■ BRIEF: Restate each record exactly as it was written.

■ EXERCISE DATA:
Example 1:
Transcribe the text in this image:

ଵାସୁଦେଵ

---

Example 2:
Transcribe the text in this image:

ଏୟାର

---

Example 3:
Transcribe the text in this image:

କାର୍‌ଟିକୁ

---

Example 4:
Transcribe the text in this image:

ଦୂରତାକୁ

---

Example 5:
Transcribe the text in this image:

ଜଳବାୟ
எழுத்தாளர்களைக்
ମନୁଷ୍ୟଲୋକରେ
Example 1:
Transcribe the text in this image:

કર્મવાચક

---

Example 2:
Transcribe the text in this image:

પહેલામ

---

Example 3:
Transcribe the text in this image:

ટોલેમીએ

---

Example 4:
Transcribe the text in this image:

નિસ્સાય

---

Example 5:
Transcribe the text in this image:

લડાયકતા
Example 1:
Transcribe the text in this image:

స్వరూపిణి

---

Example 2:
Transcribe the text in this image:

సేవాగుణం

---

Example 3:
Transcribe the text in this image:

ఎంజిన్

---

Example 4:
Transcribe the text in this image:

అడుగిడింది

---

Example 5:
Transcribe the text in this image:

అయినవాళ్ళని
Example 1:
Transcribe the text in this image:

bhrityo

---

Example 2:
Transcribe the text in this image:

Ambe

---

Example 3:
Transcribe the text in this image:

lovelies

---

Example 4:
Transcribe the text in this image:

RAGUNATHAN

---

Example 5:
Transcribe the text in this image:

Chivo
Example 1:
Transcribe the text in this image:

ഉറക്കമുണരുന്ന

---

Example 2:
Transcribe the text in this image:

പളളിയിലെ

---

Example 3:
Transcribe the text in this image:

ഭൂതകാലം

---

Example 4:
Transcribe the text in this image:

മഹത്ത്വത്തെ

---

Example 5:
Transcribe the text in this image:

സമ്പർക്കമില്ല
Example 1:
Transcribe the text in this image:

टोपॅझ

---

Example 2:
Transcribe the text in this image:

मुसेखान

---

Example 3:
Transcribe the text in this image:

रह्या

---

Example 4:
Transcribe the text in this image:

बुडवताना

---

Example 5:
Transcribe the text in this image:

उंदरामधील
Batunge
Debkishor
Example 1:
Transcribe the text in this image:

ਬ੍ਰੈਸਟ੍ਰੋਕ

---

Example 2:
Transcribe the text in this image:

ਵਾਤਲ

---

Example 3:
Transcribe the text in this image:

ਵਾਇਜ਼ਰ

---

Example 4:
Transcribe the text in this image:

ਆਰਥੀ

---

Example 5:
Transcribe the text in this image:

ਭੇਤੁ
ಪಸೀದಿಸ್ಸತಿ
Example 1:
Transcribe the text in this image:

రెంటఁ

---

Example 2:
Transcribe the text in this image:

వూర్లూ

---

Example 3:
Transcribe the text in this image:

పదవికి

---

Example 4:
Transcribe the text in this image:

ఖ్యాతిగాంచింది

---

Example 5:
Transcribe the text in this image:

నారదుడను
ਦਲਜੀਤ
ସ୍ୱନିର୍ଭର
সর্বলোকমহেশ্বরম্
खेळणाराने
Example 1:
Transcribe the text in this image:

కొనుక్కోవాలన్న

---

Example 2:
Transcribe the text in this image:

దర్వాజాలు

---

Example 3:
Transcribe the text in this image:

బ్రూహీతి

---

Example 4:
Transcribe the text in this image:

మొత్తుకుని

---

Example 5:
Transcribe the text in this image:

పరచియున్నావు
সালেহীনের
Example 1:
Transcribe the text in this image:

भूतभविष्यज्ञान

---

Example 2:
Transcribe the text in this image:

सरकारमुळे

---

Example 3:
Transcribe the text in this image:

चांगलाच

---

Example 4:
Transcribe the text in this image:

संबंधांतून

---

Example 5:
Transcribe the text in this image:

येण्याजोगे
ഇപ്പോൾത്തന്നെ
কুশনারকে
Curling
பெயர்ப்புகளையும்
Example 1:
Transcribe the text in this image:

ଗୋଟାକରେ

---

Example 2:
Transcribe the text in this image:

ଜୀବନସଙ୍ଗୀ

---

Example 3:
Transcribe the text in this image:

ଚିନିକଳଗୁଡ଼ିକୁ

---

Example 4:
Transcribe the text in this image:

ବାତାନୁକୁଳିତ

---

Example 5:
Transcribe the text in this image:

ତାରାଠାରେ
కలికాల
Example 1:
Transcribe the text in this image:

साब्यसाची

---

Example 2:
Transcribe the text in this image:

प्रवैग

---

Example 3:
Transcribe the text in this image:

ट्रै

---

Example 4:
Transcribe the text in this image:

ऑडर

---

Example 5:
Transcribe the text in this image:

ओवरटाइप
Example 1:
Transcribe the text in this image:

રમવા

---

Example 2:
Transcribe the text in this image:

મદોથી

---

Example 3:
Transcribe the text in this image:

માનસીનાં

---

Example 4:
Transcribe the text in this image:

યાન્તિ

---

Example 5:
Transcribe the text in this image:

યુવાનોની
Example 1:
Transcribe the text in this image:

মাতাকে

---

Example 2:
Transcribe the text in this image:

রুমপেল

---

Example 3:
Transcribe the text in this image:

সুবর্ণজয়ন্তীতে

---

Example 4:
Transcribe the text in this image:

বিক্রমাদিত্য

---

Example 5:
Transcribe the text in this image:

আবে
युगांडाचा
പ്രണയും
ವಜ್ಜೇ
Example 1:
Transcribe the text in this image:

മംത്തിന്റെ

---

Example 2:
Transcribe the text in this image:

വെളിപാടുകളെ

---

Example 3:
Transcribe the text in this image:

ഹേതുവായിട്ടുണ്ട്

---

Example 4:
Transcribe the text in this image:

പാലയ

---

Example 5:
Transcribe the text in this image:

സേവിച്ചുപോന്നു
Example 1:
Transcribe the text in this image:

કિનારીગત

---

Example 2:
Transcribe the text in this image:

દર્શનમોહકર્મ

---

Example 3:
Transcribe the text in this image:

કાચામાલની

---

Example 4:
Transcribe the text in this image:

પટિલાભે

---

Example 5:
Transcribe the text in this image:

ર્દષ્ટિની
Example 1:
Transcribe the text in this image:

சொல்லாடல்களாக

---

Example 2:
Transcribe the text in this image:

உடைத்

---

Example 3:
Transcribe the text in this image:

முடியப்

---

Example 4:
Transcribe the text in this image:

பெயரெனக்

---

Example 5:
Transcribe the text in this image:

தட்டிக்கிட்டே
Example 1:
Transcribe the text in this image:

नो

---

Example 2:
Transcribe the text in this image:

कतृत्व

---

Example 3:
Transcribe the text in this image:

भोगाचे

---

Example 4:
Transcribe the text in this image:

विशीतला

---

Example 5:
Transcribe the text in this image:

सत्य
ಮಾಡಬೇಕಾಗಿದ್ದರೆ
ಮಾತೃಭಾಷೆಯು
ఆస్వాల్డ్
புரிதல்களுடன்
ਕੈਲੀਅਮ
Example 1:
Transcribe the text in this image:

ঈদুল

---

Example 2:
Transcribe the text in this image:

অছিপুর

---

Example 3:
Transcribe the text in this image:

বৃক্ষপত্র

■ WRITTEN RESPONSE:
Example 1:
Transcribe the text in this image:

ଵାସୁଦେଵ

---

Example 2:
Transcribe the text in this image:

ଏୟାର

---

Example 3:
Transcribe the text in this image:

କାର୍‌ଟିକୁ

---

Example 4:
Transcribe the text in this image:

ଦୂରତାକୁ

---

Example 5:
Transcribe the text in this image:

ଜଳବାୟ
எழுத்தாளர்களைக்
ମନୁଷ୍ୟଲୋକରେ
Example 1:
Transcribe the text in this image:

કર્મવાચક

---

Example 2:
Transcribe the text in this image:

પહેલામ

---

Example 3:
Transcribe the text in this image:

ટોલેમીએ

---

Example 4:
Transcribe the text in this image:

નિસ્સાય

---

Example 5:
Transcribe the text in this image:

લડાયકતા
Example 1:
Transcribe the text in this image:

స్వరూపిణి

---

Example 2:
Transcribe the text in this image:

సేవాగుణం

---

Example 3:
Transcribe the text in this image:

ఎంజిన్

---

Example 4:
Transcribe the text in this image:

అడుగిడింది

---

Example 5:
Transcribe the text in this image:

అయినవాళ్ళని
Example 1:
Transcribe the text in this image:

bhrityo

---

Example 2:
Transcribe the text in this image:

Ambe

---

Example 3:
Transcribe the text in this image:

lovelies

---

Example 4:
Transcribe the text in this image:

RAGUNATHAN

---

Example 5:
Transcribe the text in this image:

Chivo
Example 1:
Transcribe the text in this image:

ഉറക്കമുണരുന്ന

---

Example 2:
Transcribe the text in this image:

പളളിയിലെ

---

Example 3:
Transcribe the text in this image:

ഭൂതകാലം

---

Example 4:
Transcribe the text in this image:

മഹത്ത്വത്തെ

---

Example 5:
Transcribe the text in this image:

സമ്പർക്കമില്ല
Example 1:
Transcribe the text in this image:

टोपॅझ

---

Example 2:
Transcribe the text in this image:

मुसेखान

---

Example 3:
Transcribe the text in this image:

रह्या

---

Example 4:
Transcribe the text in this image:

बुडवताना

---

Example 5:
Transcribe the text in this image:

उंदरामधील
Batunge
Debkishor
Example 1:
Transcribe the text in this image:

ਬ੍ਰੈਸਟ੍ਰੋਕ

---

Example 2:
Transcribe the text in this image:

ਵਾਤਲ

---

Example 3:
Transcribe the text in this image:

ਵਾਇਜ਼ਰ

---

Example 4:
Transcribe the text in this image:

ਆਰਥੀ

---

Example 5:
Transcribe the text in this image:

ਭੇਤੁ
ಪಸೀದಿಸ್ಸತಿ
Example 1:
Transcribe the text in this image:

రెంటఁ

---

Example 2:
Transcribe the text in this image:

వూర్లూ

---

Example 3:
Transcribe the text in this image:

పదవికి

---

Example 4:
Transcribe the text in this image:

ఖ్యాతిగాంచింది

---

Example 5:
Transcribe the text in this image:

నారదుడను
ਦਲਜੀਤ
ସ୍ୱନିର୍ଭର
সর্বলোকমহেশ্বরম্
खेळणाराने
Example 1:
Transcribe the text in this image:

కొనుక్కోవాలన్న

---

Example 2:
Transcribe the text in this image:

దర్వాజాలు

---

Example 3:
Transcribe the text in this image:

బ్రూహీతి

---

Example 4:
Transcribe the text in this image:

మొత్తుకుని

---

Example 5:
Transcribe the text in this image:

పరచియున్నావు
সালেহীনের
Example 1:
Transcribe the text in this image:

भूतभविष्यज्ञान

---

Example 2:
Transcribe the text in this image:

सरकारमुळे

---

Example 3:
Transcribe the text in this image:

चांगलाच

---

Example 4:
Transcribe the text in this image:

संबंधांतून

---

Example 5:
Transcribe the text in this image:

येण्याजोगे
ഇപ്പോൾത്തന്നെ
কুশনারকে
Curling
பெயர்ப்புகளையும்
Example 1:
Transcribe the text in this image:

ଗୋଟାକରେ

---

Example 2:
Transcribe the text in this image:

ଜୀବନସଙ୍ଗୀ

---

Example 3:
Transcribe the text in this image:

ଚିନିକଳଗୁଡ଼ିକୁ

---

Example 4:
Transcribe the text in this image:

ବାତାନୁକୁଳିତ

---

Example 5:
Transcribe the text in this image:

ତାରାଠାରେ
కలికాల
Example 1:
Transcribe the text in this image:

साब्यसाची

---

Example 2:
Transcribe the text in this image:

प्रवैग

---

Example 3:
Transcribe the text in this image:

ट्रै

---

Example 4:
Transcribe the text in this image:

ऑडर

---

Example 5:
Transcribe the text in this image:

ओवरटाइप
Example 1:
Transcribe the text in this image:

રમવા

---

Example 2:
Transcribe the text in this image:

મદોથી

---

Example 3:
Transcribe the text in this image:

માનસીનાં

---

Example 4:
Transcribe the text in this image:

યાન્તિ

---

Example 5:
Transcribe the text in this image:

યુવાનોની
Example 1:
Transcribe the text in this image:

মাতাকে

---

Example 2:
Transcribe the text in this image:

রুমপেল

---

Example 3:
Transcribe the text in this image:

সুবর্ণজয়ন্তীতে

---

Example 4:
Transcribe the text in this image:

বিক্রমাদিত্য

---

Example 5:
Transcribe the text in this image:

আবে
युगांडाचा
പ്രണയും
ವಜ್ಜೇ
Example 1:
Transcribe the text in this image:

മംത്തിന്റെ

---

Example 2:
Transcribe the text in this image:

വെളിപാടുകളെ

---

Example 3:
Transcribe the text in this image:

ഹേതുവായിട്ടുണ്ട്

---

Example 4:
Transcribe the text in this image:

പാലയ

---

Example 5:
Transcribe the text in this image:

സേവിച്ചുപോന്നു
Example 1:
Transcribe the text in this image:

કિનારીગત

---

Example 2:
Transcribe the text in this image:

દર્શનમોહકર્મ

---

Example 3:
Transcribe the text in this image:

કાચામાલની

---

Example 4:
Transcribe the text in this image:

પટિલાભે

---

Example 5:
Transcribe the text in this image:

ર્દષ્ટિની
Example 1:
Transcribe the text in this image:

சொல்லாடல்களாக

---

Example 2:
Transcribe the text in this image:

உடைத்

---

Example 3:
Transcribe the text in this image:

முடியப்

---

Example 4:
Transcribe the text in this image:

பெயரெனக்

---

Example 5:
Transcribe the text in this image:

தட்டிக்கிட்டே
Example 1:
Transcribe the text in this image:

नो

---

Example 2:
Transcribe the text in this image:

कतृत्व

---

Example 3:
Transcribe the text in this image:

भोगाचे

---

Example 4:
Transcribe the text in this image:

विशीतला

---

Example 5:
Transcribe the text in this image:

सत्य
ಮಾಡಬೇಕಾಗಿದ್ದರೆ
ಮಾತೃಭಾಷೆಯು
ఆస్వాల్డ్
புரிதல்களுடன்
ਕੈਲੀਅਮ
Example 1:
Transcribe the text in this image:

ঈদুল

---

Example 2:
Transcribe the text in this image:

অছিপুর

---

Example 3:
Transcribe the text in this image:

বৃক্ষপত্র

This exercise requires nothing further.